-- TASK REQUIREMENTS --
From the rows below, reproduce the part that opens with the line containing "#### **What is" and closes with the line containing "- **Gamma Band". Swap "distractibility" for "impulsivity" and keep everything else the same.

-- EXERCISE INPUTS --
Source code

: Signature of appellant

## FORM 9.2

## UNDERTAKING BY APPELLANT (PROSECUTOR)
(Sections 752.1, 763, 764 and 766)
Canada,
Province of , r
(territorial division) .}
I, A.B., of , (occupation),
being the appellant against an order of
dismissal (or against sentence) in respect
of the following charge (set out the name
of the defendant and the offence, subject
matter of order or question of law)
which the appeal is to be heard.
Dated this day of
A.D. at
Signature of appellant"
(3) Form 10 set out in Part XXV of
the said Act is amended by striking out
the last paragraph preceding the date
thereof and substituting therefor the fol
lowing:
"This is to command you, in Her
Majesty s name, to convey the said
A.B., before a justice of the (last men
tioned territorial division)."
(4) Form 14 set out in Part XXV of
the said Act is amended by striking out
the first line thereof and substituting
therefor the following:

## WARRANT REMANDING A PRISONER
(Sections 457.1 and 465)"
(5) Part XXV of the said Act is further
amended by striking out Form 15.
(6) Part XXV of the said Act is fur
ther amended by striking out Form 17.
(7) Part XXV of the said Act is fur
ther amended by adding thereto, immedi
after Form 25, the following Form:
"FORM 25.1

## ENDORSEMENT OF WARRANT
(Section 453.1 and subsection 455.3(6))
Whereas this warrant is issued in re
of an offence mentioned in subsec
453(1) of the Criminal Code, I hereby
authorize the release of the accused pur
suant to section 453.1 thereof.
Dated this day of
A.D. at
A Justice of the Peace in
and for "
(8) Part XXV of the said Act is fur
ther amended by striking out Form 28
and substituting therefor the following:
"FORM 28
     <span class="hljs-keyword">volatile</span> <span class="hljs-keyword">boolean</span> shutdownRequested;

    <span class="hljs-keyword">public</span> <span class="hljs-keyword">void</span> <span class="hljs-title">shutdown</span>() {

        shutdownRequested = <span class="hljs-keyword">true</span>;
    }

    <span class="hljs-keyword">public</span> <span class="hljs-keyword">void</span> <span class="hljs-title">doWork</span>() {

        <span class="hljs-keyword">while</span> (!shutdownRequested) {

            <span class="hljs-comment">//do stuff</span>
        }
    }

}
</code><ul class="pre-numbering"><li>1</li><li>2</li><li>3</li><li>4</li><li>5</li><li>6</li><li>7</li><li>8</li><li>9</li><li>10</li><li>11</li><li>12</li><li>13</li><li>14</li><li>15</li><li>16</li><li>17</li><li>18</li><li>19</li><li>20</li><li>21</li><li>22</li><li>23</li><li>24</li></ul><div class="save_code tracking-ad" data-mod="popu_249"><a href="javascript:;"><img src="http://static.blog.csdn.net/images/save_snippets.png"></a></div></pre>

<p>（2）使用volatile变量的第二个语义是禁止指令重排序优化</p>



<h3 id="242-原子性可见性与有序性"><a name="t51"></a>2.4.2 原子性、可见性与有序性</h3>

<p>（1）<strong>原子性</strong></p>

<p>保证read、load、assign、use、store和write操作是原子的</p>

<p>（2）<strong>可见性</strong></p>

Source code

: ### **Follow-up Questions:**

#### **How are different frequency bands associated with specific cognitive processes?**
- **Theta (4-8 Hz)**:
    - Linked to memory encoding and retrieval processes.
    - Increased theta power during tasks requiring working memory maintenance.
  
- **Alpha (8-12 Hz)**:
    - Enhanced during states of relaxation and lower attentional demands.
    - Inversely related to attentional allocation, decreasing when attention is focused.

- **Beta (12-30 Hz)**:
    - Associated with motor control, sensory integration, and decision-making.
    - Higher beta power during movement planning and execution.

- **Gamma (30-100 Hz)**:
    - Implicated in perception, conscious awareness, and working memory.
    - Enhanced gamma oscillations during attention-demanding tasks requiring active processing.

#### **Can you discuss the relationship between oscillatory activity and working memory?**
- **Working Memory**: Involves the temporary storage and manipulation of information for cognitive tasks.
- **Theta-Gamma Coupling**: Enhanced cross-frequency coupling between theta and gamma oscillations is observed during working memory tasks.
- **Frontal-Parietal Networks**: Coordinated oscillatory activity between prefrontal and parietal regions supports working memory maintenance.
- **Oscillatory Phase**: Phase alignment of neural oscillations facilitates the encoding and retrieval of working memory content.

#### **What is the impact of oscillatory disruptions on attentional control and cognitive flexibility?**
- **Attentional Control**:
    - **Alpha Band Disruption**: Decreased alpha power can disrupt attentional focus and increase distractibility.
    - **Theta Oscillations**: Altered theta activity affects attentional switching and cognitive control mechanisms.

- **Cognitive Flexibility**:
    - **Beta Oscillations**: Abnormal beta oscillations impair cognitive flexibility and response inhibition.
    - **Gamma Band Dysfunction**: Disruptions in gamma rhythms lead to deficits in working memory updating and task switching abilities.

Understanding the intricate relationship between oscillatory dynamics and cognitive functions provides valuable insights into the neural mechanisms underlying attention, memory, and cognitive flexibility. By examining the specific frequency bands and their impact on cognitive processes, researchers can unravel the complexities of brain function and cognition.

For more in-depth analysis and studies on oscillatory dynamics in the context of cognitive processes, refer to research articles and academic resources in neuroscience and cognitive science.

-- PROBLEM SOLUTION --
#### **What is the impact of oscillatory disruptions on attentional control and cognitive flexibility?**
- **Attentional Control**:
    - **Alpha Band Disruption**: Decreased alpha power can disrupt attentional focus and increase impulsivity.
    - **Theta Oscillations**: Altered theta activity affects attentional switching and cognitive control mechanisms.

- **Cognitive Flexibility**:
    - **Beta Oscillations**: Abnormal beta oscillations impair cognitive flexibility and response inhibition.
    - **Gamma Band Dysfunction**: Disruptions in gamma rhythms lead to deficits in working memory updating and task switching abilities.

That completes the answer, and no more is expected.